> _Görev tanımı_
• a. Kayıtlarda "репродуктивных технологий. В" içeren satırdan başlayıp "генетическую диагностику (ПГД)" içeren satırda biten bölümü düzenleyerek yalnızca bu satırları yeniden verin. "ЭКО" yerine "IVF" yazın, geri kalan her şeyi değiştirmeden bırakın.
• b. Nazım Hikmet ve geçmişle hesaplaşma konulu kaynak metni kaldığı yerden sürdürün.

### Kaynak metin

Nazım Hikmet memleket ,memleket Nazım Hikmet…

değerlerin ,demokratik hareketlerin ,insanca yaşam için gereklerin ,sonradan farkına varıp yada varıldığını gösterip türbinlere oynama niyetiyle , sonradan değer kazanmasını sağlıyor , kağıt üstünde “günah çıkartıyoruz” ülke olarak.

“darbeciler” “sözde yargılanma” ile yargılanıyor ,fakat 12 eylül cuntacılarına herhangi bir yargılama falan olmadan , Nazım Hikmet yıllar önce vatan haini ilan edilmişken geçtiğimiz günlerde Türkiye Cumhuriyeti vatandaşlığına yeniden getiriliyor zamanında onu yurt dışına sürgün edenlere hesap sormadan ,sorulmadan . demin bahsettiğim kağıt üstünde vecizeside bu sözde değer kazancı veya değer kaybının bir getirisi . Nazım Hikmet ,Deniz Gezmiş Ve Arkadaşları ,Mahir Çayan , gibi birçok yurtsever insan yaşadıkları zamanlarda teslimiyetçi ve işbirlikçi zihniyetlerce vatan haini ,kominist diye tehlikeli ve kendilerince kalıbına uydurulmuş  komınizmle bağlıyarak “dinsiz” ilan edildiler. tabiyki günümüzde de ezberci ,sorgu suale ihtiyac duymayan “zombi” zihniyetlerce eski zamanlardaki düşünçe kalıntıları  devam ediyor.

değer meselesine gelince de , tarih boyunca yapılan antidemokratik girişimlerin ,insan hakları ihlallerinin affı ve Nazım Hikmet gibi Dünya’nın kabul ettiği bir yazarın ülkesince yoksayıldığı zamanların telafisi birtek vatandaşlığa geri döndürülmesi ,yada mezarının taşınması olmamalı. bu gereklerin yanında ,eskiden yapılan hataların antidemokratik hareketlerin,hukuk ihlallerinin  , yargılanması ,ilerisi için olmayacağına dair demokratik ,özgür ,bilimsel altyapının oluşturulması gerekir.tıpkı 17 ağustos depreminde yıkılan evleri yapan mütahitlerin geçiçi bir süre mapushanede misafir edildikten sonra salınması gibi değil ,ilerisi için kalıcı çözümlerin olduğu politikalar ,yaptırımlar izleyerek gerçekleştirilmeli, yoksa yakın tarihte olacak bir deprem ile 17 agustos depreminin verdiği maddi ve manevi yıkımın 10 misli daha fazla yıkımı yaşayabiliriz.

######
### Çıkarılan kayıtlar

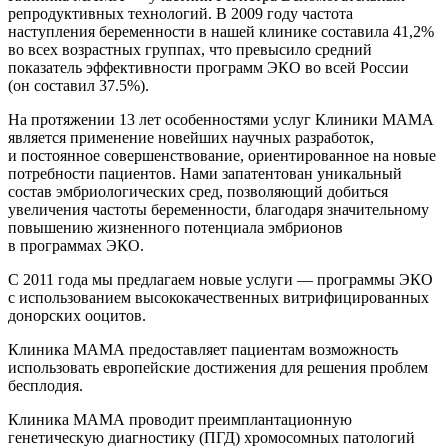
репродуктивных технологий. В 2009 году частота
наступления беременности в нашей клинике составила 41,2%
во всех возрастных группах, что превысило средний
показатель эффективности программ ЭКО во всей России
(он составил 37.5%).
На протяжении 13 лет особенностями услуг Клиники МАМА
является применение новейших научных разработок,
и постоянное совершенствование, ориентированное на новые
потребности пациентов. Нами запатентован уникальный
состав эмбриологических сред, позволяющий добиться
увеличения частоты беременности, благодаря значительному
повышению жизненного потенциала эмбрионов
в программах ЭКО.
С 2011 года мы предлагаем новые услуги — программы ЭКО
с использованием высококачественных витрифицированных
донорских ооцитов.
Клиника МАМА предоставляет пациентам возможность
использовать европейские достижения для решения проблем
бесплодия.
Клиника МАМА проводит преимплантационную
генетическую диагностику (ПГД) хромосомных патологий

######
### Çıkarılan kayıtlar

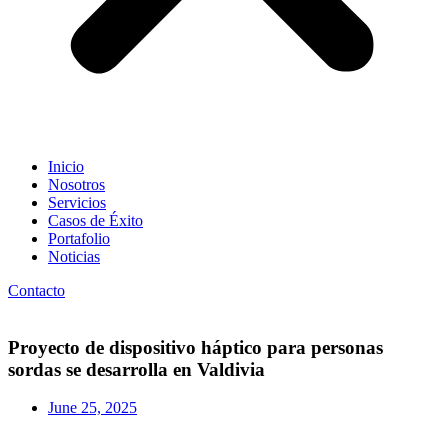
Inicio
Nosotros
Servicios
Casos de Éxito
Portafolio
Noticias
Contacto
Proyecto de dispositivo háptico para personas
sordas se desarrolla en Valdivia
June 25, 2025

######

> _Yanıtlar_
• a.
репродуктивных технологий. В 2009 году частота
наступления беременности в нашей клинике составила 41,2%
во всех возрастных группах, что превысило средний
показатель эффективности программ IVF во всей России
(он составил 37.5%).
На протяжении 13 лет особенностями услуг Клиники МАМА
является применение новейших научных разработок,
и постоянное совершенствование, ориентированное на новые
потребности пациентов. Нами запатентован уникальный
состав эмбриологических сред, позволяющий добиться
увеличения частоты беременности, благодаря значительному
повышению жизненного потенциала эмбрионов
в программах IVF.
С 2011 года мы предлагаем новые услуги — программы IVF
с использованием высококачественных витрифицированных
донорских ооцитов.
Клиника МАМА предоставляет пациентам возможность
использовать европейские достижения для решения проблем
бесплодия.
Клиника МАМА проводит преимплантационную
генетическую диагностику (ПГД) хромосомных патологий

• b.
dünya’nın kabul ettiği ,dünya edebiyatınca önemli yerlerde olan bir yazarın 3 haziran 2009 ‘da 45’inci ölüm yıldönümünde ülkesi olarak saygıyla anmalı ,Nazım ve Nazım gibi değerlerin gelişmeşi ,yaşaması ve kazanılması için neler yapılmalı onları konuşulması ,uygulanması gerekirdi.biz ülke olarak geriden gelip ,TC vatandaşlığa dair 45 sene sonra kabul ediyoruz. bu bağlamda Nazım’ın ufak bir biyografisinide sizlerle paylaşmak istiyorum ve onu saygıyla anıyorum.

blog’da kimkimdir kategorisi oluşturmaya karar verdim , bunların da ilk başlangıcını Nazım Hikmet’le başlamak nasip oldu. daha önceki yazılarda içerik olarak paylaşımlar var olsada ,kategori bazında ilk yazı olacak, tabiyki internette arama motorları yardımıyla istemediğiniz kadar kişisel biyografiye rastlamanız mümkün ,benim paylaşacağım içerikte zaten alıntı olacak . fakat arşiv ve içerik zenginliği anlamında ,ziyaretçiye sunulan bilgi birikimi anlamında eksik bilgi olmasını istemediğimden , az ve öz ama dolu dolu içerik düşüncesiyle yazıları yazıyorum. açılışını Nazım’la yaptığım bu kategoride arşiv olarak zengin bir içeriğe sahip olur umarım.

işte NAZIM HİKMET KİMDİR?

Nazım Hikmet, tam adıyla Nazım Hikmet Ran ,  Türkiye’de serbest nazımın ilk uygulayıcısı ve çağdaş Türk şiirinin öncüsüdür. Uluslararası bir üne ulaşmış ve adı 20. yüzyıl’ın ilk yarısında yaşamış olan dünyanın en büyük şairleri arasında anılmıştır. Eserleri birçok yabancı dile çevrilmiştir. Mezarı halen Moskova’da bulunmaktadır. Türkiye Komünist Partisi (TKP) üyesi olup ayrı ayrı toplam 11 davadan yargılanmıştır.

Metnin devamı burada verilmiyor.